Text shown ->
On Sunday, my Northern Irish colleague who preached the homily brought in the concept of thin places (or thin spaces — I’ll stick with places) to his exposition of Revelation 7. I wasn’t there, what with my whole family ill with colds (although somehow it feels wrong to simply be ill these days), so I don’t know what he said. Nonetheless, given that it was All Saints’ Day on Sunday, when he mentioned that this was going to bring thin places into play, the thought crept into my mind that the saints are, in essence, thin places with legs. Moveable thin places.
But the Eucharist is the thinnest place of all.
Except I don’t believe in thin places, so let’s go through these ideas systematically — What is a thin place? Why don’t I believe in them? What is a saint? What goes on in the Eucharist?
What is a thin place?
A thin place is a place where people have intense encounters with God (or the numinous or whatever) that are stronger, more palpable, more clear than how they experience and encounter God elsewhere. In a lot of popular discussion of thin places, thin places themselves are objectively thin, that the numinous is more easily encountered there than elsewhere by anyone.

Source material ->

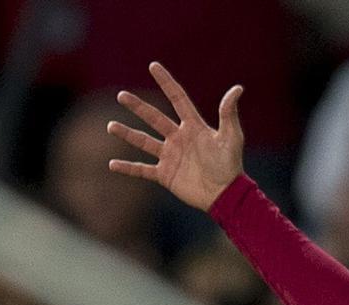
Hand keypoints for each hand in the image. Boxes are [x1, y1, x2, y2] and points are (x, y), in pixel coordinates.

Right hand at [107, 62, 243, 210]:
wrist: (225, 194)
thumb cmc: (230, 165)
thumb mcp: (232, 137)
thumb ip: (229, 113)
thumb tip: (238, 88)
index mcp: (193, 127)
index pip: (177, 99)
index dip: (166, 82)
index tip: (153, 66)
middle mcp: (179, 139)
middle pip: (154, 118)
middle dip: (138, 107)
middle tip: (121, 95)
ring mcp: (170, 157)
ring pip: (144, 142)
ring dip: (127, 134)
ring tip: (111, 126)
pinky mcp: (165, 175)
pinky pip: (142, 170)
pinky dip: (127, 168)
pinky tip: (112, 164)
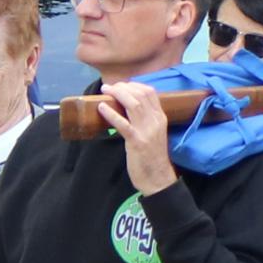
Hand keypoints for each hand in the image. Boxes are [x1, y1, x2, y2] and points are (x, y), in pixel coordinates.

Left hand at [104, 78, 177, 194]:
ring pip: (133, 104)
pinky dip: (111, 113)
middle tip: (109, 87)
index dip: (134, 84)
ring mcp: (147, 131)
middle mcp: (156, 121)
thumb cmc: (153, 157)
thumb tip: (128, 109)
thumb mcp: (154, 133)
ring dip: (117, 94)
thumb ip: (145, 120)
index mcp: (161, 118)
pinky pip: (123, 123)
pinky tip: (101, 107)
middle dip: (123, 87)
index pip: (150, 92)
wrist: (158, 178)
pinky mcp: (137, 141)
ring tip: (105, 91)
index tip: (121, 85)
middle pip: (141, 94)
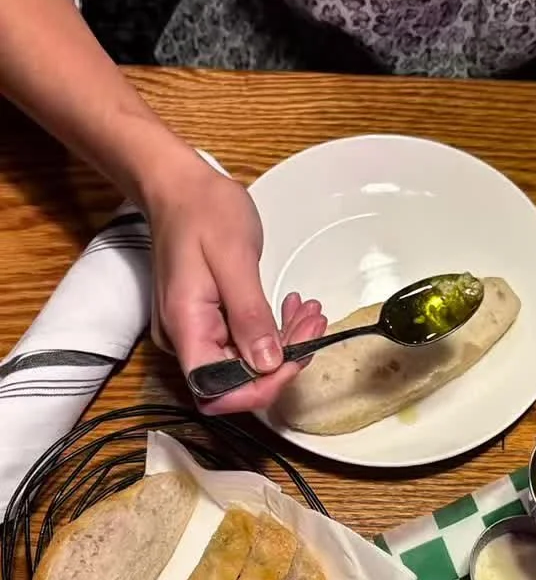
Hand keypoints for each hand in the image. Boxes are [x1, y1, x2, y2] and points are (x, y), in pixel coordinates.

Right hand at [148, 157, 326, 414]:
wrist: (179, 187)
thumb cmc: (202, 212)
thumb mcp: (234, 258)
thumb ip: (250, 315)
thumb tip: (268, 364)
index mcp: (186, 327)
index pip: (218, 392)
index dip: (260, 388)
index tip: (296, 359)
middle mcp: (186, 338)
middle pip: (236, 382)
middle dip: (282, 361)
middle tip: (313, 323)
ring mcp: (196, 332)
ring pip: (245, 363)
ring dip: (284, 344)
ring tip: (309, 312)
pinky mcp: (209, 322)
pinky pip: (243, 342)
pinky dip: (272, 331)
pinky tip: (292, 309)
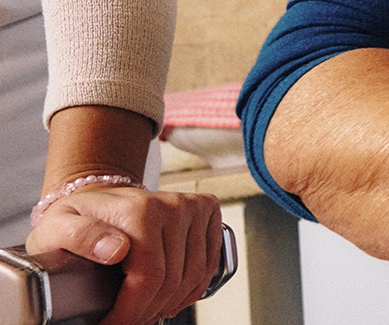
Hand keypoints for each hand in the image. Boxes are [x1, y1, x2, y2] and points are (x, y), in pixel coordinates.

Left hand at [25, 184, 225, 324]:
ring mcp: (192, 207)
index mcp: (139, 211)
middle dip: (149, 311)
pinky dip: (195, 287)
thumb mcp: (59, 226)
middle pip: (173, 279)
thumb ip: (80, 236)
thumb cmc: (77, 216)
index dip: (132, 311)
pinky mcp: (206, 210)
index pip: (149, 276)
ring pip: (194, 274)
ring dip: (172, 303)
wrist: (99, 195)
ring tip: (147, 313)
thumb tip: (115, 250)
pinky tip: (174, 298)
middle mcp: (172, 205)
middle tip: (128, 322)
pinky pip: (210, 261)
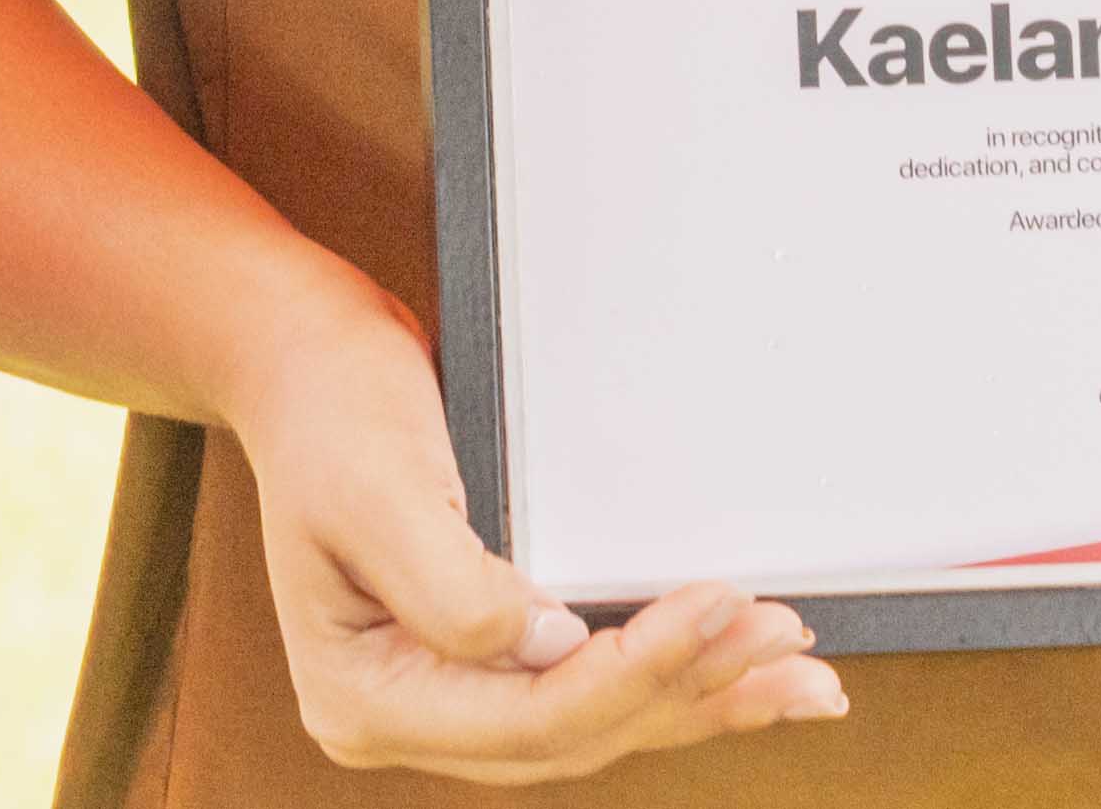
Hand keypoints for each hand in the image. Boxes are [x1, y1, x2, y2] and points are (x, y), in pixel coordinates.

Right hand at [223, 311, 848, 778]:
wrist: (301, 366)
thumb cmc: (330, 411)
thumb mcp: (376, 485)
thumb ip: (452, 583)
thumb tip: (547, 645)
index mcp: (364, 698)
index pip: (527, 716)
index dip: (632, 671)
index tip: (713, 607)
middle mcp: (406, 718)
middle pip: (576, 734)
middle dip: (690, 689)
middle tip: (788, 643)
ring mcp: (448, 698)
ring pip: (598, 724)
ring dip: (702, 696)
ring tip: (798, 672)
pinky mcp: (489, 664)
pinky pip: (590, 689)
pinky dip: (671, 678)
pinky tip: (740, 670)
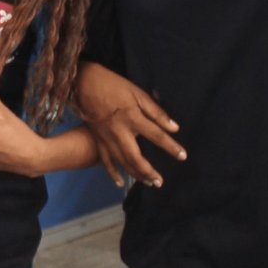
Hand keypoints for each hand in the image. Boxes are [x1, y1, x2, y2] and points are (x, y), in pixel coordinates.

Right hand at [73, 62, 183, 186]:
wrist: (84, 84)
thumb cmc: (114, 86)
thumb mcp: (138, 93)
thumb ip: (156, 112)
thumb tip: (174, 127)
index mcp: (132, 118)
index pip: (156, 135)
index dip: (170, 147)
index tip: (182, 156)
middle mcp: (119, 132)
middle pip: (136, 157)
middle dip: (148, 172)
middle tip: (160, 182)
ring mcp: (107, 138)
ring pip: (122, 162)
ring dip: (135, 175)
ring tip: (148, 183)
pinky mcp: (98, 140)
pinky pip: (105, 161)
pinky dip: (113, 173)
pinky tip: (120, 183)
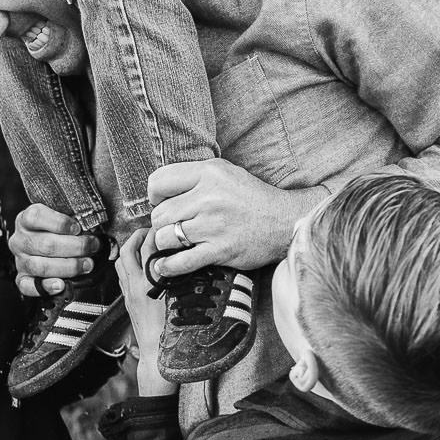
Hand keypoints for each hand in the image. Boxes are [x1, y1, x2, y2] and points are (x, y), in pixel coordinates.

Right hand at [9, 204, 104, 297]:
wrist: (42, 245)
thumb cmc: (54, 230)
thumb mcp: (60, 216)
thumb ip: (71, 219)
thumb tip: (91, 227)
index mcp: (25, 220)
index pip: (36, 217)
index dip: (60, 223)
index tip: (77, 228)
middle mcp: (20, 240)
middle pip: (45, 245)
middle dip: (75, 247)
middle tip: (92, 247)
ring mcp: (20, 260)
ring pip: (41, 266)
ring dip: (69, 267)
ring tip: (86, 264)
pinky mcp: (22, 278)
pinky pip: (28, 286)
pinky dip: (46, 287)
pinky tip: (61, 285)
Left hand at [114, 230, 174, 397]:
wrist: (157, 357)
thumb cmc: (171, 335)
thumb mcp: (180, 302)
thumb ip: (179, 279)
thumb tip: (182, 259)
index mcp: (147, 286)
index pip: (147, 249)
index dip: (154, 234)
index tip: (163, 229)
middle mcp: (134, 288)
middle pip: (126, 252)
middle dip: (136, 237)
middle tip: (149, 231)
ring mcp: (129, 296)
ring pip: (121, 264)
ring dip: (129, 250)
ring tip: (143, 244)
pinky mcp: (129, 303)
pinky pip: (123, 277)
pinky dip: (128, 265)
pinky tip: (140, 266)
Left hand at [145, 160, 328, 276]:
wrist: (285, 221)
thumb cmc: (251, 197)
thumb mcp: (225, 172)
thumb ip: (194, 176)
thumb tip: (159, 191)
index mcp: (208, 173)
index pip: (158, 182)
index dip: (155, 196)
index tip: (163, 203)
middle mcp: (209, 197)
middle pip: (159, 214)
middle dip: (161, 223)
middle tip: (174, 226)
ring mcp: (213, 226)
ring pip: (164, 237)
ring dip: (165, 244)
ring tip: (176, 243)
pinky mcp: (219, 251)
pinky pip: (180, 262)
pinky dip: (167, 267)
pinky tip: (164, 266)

Problem to work on ->
In the text on thin places, rewrite the paragraph that begins "A thin place is a place" as a short bulleted list that keeps its main facts.

Solution to this problem ->
- A thin place is where people encounter God, or the numinous, more intensely than elsewhere: more strongly, palpably and clearly.
- Popular discussion often treats such places as objectively thin, so that anyone can encounter the numinous there more easily than elsewhere.